"Now," thought he, "what's this?"
It was darkly, vitally mysterious.
"'Tis the queerest thing ever I knowed!"
The letter was a folded brown paper, sealed tight, doubtless with a paste of flour and water; and it was inscribed in an illiterate scrawl: Brednbutr—which Billy Topsail had the wit to decipher at once. Bread-and-Butter—nobody in particular at Bread-and-Butter; anybody at all at Bread-and-Butter. Need was signified; haste was besought—a letter in a cleft stick, left to do its own errand, served by its own resources, with a fluttering red flannel rag to arrest and entreat the traveller.

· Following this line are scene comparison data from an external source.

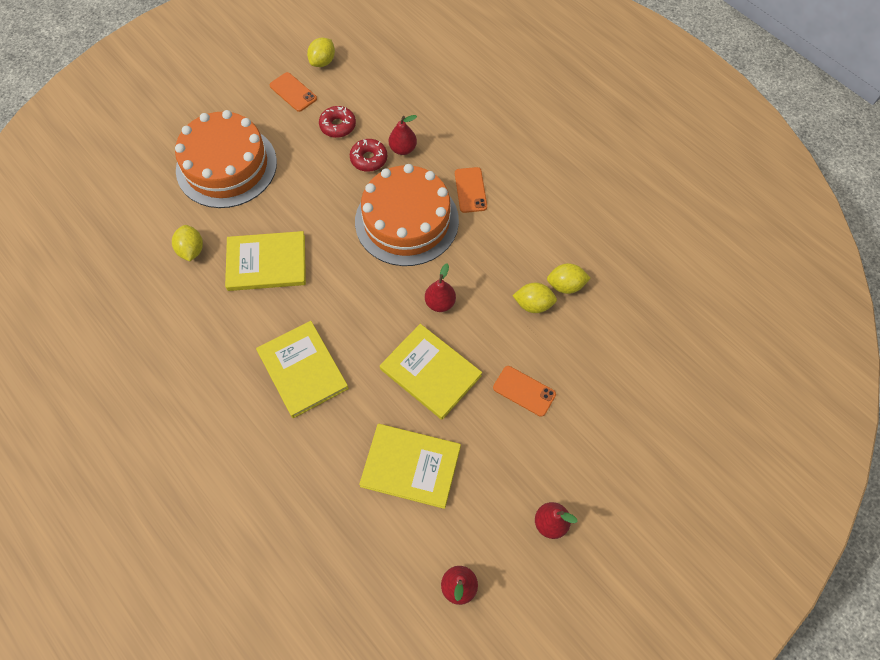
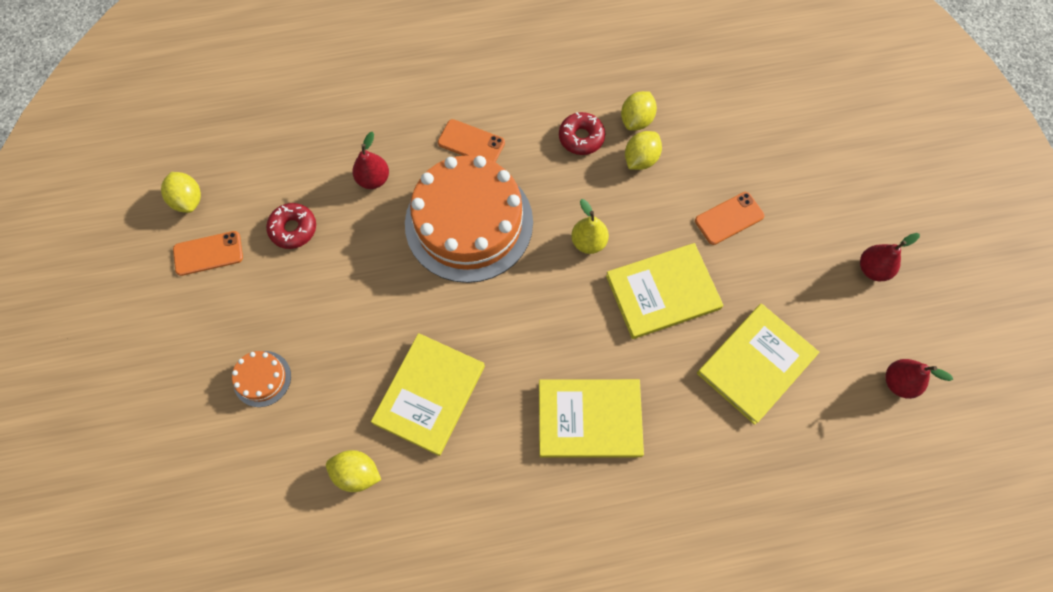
camera: 60 degrees left, 5 degrees up
(226, 166) = (262, 378): orange cake -> orange cake, size x0.42
(369, 159) = (362, 219): red donut -> red donut (581, 137)
(440, 303) = (588, 242): red pear -> yellow pear

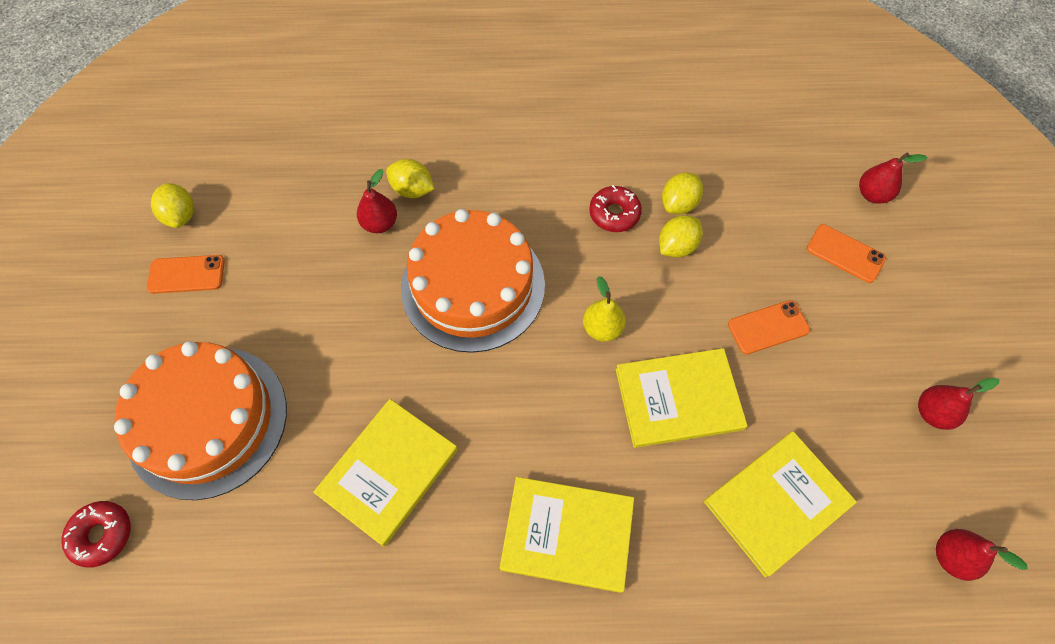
camera: 10 degrees right, 5 degrees down
(262, 378) = (207, 421): orange cake -> orange cake, size x2.40
(293, 229) = (282, 263): red donut -> red donut (102, 535)
(357, 473) = (285, 550): yellow lemon -> yellow lemon (412, 190)
(471, 143) = (493, 201): orange phone -> orange phone (845, 253)
(802, 85) = (872, 194): none -> red pear

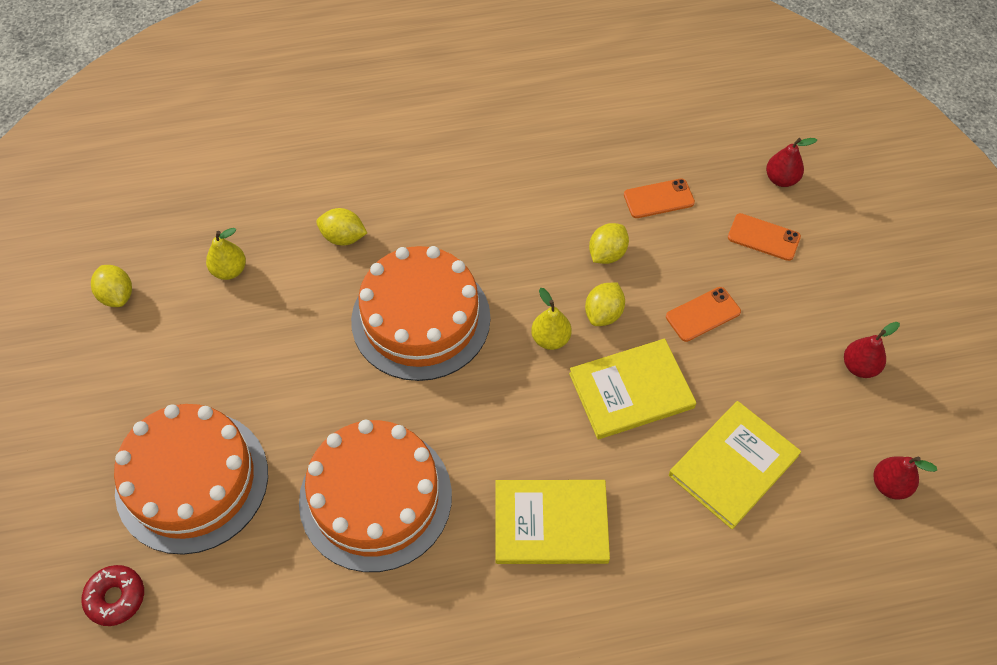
camera: 10 degrees left, 5 degrees down
(186, 274) = (137, 350): orange phone -> orange phone (658, 199)
(294, 206) = (229, 270): none -> yellow pear
(380, 223) = (318, 274): red pear -> none
(388, 472) = (375, 497): yellow book -> orange cake
(614, 213) = (543, 232): red donut -> none
(678, 204) = (602, 214): yellow lemon -> yellow lemon (603, 314)

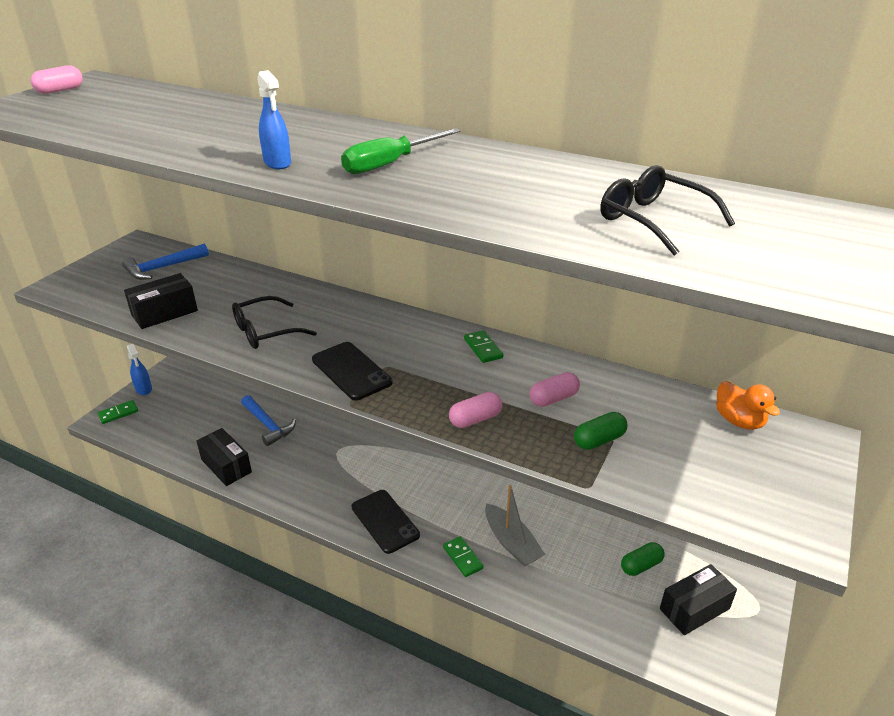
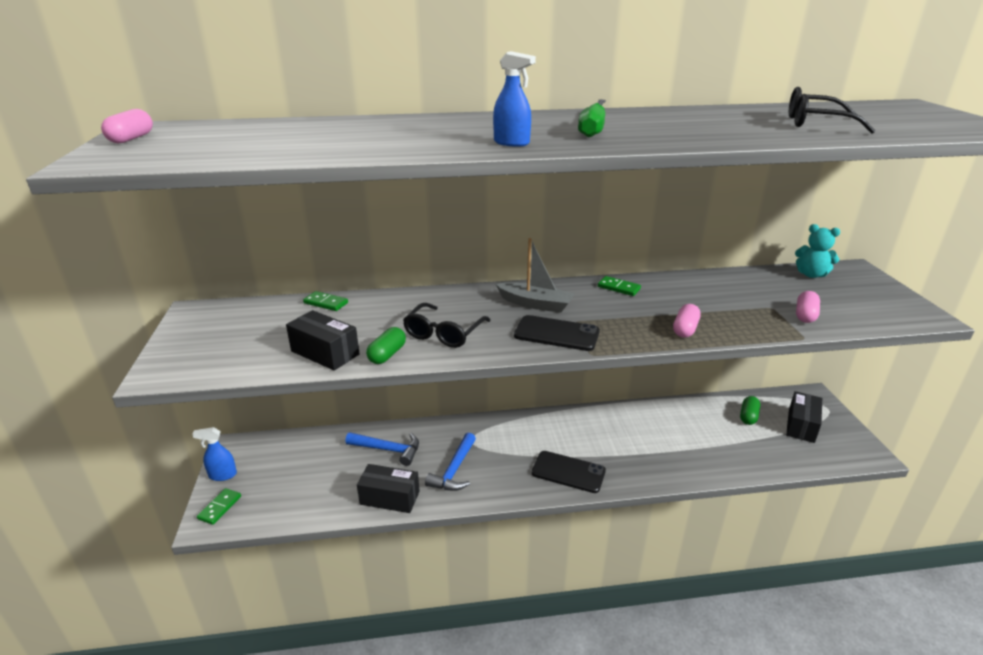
camera: 35 degrees left, 5 degrees down
(144, 389) = (222, 475): blue spray bottle -> blue spray bottle turned 150 degrees clockwise
(162, 268) = (261, 321): blue hammer -> blue hammer (454, 470)
(164, 313) = (325, 353): black box -> black box turned 75 degrees counterclockwise
(463, 558) = (648, 467): green domino -> green domino (326, 303)
(511, 543) = (665, 442): grey boat -> grey boat (535, 304)
(553, 399) = (707, 300): pink capsule -> pink capsule (805, 315)
(599, 440) = (767, 312): green capsule -> green capsule (387, 354)
(739, 421) = (811, 274): orange duck -> turquoise teddy bear

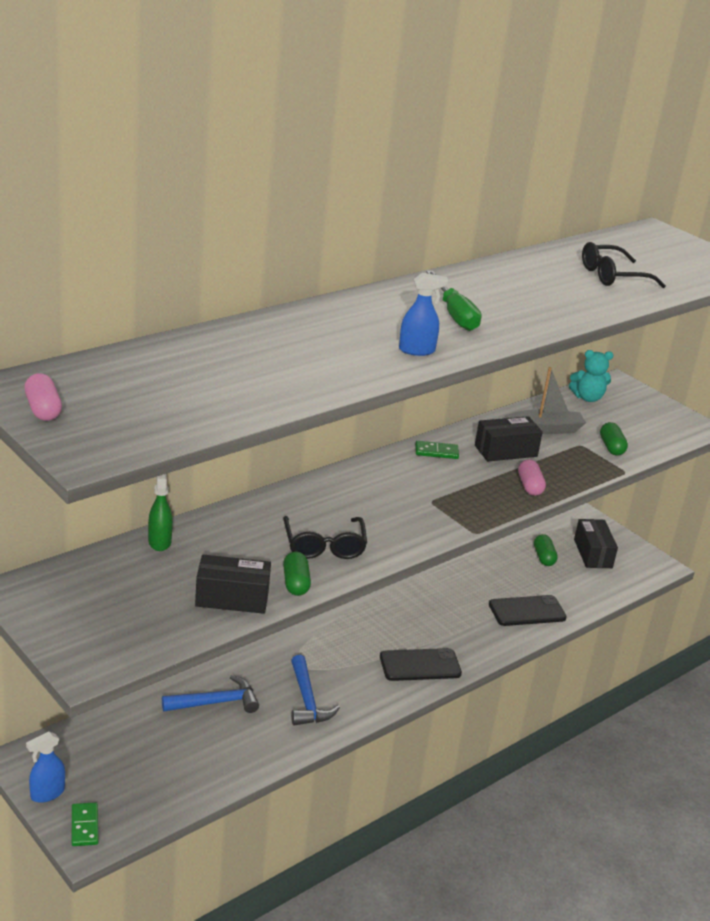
camera: 35 degrees left, 0 degrees up
(326, 303) = (159, 542): green domino -> green spray bottle
(389, 498) = (265, 750): black box -> black box (506, 451)
(535, 304) = (377, 490): grey boat -> grey boat (545, 429)
(556, 334) = (427, 519): black phone -> black phone (527, 611)
(805, 315) = (611, 447): pink capsule -> green capsule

Obviously it was intended for the mail-man. But the mail-man, old Bob Likely, with his long round—the mail-man, where was he? Billy Topsail did not open the letter; it was sealed—it was an inviolate mystery. Fingering it, scrutinizing it, in astonished curiosity, he reflected, however, upon the coincidence of its immediate discovery—the tracks were fresh in the snow and the brown paper was not yet weather-stained; and so remarkable did the coincidence appear that he was presently obsessed with the impulse to fulfill it.
He pushed back his cap in bewilderment.
"Jus' seems t' me," he reflected, gravely, "as if I was meant t' come along an' find this letter."
It was, truly, a moving coincidence.
"I ought t' be shot," Billy Topsail determined, "if I doesn't get this here letter t' Bread-and-Butter the morrow night!"